Saved data entries
'''

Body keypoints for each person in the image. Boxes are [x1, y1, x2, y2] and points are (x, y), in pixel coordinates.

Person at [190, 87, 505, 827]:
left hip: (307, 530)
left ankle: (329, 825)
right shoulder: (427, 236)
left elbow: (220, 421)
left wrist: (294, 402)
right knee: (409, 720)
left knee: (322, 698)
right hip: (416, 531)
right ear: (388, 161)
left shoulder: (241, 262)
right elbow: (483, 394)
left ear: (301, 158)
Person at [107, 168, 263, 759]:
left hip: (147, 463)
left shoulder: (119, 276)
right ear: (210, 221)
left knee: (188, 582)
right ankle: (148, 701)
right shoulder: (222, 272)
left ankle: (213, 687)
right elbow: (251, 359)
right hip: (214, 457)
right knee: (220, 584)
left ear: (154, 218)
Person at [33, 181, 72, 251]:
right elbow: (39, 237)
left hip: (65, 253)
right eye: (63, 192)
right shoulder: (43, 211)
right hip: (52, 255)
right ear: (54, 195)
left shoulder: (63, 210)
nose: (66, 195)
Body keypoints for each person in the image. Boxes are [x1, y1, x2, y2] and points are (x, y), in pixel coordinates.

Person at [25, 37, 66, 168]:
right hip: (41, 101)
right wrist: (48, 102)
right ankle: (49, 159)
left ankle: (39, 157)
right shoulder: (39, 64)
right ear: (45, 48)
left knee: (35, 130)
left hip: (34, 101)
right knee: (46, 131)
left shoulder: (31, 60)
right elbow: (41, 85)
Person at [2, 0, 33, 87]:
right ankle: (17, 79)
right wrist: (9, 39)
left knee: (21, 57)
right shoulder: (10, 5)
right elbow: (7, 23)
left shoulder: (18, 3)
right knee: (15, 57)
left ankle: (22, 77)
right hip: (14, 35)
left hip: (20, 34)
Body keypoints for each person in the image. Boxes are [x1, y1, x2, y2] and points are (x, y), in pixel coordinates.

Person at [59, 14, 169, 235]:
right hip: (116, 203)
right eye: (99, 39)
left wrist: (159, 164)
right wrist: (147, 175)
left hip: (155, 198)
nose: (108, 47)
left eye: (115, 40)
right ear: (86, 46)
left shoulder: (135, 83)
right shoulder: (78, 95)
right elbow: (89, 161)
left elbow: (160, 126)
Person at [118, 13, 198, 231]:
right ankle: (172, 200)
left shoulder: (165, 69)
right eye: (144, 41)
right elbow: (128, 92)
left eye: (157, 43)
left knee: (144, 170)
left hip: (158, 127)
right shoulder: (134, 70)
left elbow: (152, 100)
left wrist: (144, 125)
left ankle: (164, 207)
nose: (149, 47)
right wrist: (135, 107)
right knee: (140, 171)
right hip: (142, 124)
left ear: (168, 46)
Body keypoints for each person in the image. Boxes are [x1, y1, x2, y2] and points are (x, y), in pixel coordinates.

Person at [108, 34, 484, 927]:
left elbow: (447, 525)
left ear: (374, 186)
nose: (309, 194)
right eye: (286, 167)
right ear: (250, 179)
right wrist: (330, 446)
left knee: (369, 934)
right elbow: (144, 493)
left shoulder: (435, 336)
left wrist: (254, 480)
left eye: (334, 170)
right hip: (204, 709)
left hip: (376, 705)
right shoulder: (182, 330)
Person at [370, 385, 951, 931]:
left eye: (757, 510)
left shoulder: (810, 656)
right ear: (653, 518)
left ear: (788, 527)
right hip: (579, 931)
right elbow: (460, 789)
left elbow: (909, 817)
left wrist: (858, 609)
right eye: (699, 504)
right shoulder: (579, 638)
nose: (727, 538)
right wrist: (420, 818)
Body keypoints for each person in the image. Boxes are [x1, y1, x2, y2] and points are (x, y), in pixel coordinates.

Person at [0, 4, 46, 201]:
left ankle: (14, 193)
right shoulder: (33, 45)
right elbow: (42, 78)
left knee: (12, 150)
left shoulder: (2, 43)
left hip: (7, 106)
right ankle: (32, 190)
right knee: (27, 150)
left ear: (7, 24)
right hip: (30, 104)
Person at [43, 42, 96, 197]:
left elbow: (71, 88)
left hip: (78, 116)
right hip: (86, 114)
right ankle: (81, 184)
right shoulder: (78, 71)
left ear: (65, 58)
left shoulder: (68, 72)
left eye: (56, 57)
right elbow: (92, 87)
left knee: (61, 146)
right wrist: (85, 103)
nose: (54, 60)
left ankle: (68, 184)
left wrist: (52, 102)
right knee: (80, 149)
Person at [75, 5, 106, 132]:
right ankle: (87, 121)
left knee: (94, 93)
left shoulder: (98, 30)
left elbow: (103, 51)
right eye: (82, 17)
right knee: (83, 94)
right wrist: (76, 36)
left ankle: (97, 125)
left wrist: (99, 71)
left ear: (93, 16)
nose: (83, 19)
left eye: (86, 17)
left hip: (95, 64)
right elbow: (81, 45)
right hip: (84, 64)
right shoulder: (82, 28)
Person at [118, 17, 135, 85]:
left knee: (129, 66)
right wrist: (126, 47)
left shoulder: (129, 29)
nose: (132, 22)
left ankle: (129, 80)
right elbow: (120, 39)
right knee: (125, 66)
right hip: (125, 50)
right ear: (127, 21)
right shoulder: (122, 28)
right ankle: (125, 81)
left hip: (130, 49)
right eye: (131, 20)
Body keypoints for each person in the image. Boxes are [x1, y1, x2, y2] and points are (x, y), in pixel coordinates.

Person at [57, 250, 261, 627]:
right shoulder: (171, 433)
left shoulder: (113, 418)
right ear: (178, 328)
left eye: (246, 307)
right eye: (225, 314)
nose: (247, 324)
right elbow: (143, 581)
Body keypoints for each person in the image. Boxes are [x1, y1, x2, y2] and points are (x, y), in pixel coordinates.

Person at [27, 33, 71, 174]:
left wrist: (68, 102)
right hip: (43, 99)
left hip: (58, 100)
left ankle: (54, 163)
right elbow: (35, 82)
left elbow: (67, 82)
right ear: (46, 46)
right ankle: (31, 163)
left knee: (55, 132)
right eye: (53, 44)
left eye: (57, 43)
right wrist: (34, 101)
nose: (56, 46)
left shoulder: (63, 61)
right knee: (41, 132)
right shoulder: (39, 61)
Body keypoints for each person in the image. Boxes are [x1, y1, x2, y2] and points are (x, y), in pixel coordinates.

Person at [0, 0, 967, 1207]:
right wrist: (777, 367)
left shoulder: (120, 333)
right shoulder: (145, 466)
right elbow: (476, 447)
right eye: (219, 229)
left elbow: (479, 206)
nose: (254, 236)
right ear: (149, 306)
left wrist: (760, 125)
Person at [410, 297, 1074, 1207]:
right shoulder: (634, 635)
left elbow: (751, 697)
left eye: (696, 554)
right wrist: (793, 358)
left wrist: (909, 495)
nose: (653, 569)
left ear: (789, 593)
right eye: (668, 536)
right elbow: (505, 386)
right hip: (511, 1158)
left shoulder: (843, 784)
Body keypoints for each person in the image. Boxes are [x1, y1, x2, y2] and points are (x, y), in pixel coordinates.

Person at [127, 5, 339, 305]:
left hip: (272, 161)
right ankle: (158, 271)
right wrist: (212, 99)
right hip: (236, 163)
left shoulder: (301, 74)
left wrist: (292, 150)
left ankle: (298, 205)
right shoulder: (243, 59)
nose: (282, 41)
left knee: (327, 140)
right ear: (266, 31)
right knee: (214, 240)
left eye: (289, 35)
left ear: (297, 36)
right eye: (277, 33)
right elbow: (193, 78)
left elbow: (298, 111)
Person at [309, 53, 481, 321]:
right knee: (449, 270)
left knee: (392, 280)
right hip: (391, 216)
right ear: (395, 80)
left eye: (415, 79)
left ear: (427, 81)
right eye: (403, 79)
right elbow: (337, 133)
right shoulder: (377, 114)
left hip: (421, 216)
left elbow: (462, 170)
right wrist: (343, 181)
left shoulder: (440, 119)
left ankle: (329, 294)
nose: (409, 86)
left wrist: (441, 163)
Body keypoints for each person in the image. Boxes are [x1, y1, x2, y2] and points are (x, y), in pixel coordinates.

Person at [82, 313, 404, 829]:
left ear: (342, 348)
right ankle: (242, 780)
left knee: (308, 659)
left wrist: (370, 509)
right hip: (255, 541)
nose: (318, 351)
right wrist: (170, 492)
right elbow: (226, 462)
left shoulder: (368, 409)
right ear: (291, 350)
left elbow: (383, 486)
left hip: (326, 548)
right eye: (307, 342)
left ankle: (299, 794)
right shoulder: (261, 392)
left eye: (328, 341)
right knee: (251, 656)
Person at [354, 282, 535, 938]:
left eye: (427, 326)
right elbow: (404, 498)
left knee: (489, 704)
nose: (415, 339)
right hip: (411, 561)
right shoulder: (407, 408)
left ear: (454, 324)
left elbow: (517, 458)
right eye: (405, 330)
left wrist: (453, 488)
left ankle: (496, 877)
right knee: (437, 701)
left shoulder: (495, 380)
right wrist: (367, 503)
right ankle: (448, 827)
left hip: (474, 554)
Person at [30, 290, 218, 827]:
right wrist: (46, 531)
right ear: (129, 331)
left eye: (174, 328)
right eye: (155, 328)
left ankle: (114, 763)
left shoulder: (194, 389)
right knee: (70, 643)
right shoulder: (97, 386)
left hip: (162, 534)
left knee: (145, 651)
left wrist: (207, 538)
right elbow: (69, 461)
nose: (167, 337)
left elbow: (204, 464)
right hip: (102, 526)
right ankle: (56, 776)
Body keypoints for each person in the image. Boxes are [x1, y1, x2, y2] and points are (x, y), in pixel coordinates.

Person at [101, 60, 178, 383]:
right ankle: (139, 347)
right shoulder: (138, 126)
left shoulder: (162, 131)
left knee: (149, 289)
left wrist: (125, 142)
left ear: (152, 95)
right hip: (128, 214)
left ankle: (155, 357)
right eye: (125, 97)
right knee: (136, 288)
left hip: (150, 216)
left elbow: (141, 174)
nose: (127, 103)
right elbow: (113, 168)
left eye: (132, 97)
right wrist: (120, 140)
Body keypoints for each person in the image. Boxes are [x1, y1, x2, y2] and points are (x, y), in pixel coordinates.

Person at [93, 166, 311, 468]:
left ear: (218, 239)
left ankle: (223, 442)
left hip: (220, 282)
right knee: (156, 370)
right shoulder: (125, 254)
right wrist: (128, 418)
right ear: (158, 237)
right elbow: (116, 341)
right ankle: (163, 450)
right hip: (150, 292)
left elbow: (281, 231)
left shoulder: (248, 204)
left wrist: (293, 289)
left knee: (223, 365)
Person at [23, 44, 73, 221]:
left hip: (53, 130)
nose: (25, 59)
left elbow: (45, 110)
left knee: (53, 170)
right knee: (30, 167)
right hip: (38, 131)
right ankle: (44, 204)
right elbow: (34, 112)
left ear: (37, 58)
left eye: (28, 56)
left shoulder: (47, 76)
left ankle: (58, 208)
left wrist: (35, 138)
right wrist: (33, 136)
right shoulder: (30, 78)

'''

## WHAT THE TASK ASKS
For the lines above, output exactly those from the line containing "nose: (727, 538)" through the line containing "right elbow: (92, 87)", and skip the others.

## RESPONSE
nose: (727, 538)
right wrist: (420, 818)
Body keypoints for each person in the image. Boxes are [x1, y1, x2, y2] and points are (x, y), in pixel coordinates.

Person at [0, 4, 46, 201]:
left ankle: (14, 193)
right shoulder: (33, 45)
right elbow: (42, 78)
left knee: (12, 150)
left shoulder: (2, 43)
left hip: (7, 106)
right ankle: (32, 190)
right knee: (27, 150)
left ear: (7, 24)
right hip: (30, 104)
Person at [43, 42, 96, 197]:
left elbow: (71, 88)
left hip: (78, 116)
right hip: (86, 114)
right ankle: (81, 184)
right shoulder: (78, 71)
left ear: (65, 58)
left shoulder: (68, 72)
left eye: (56, 57)
right elbow: (92, 87)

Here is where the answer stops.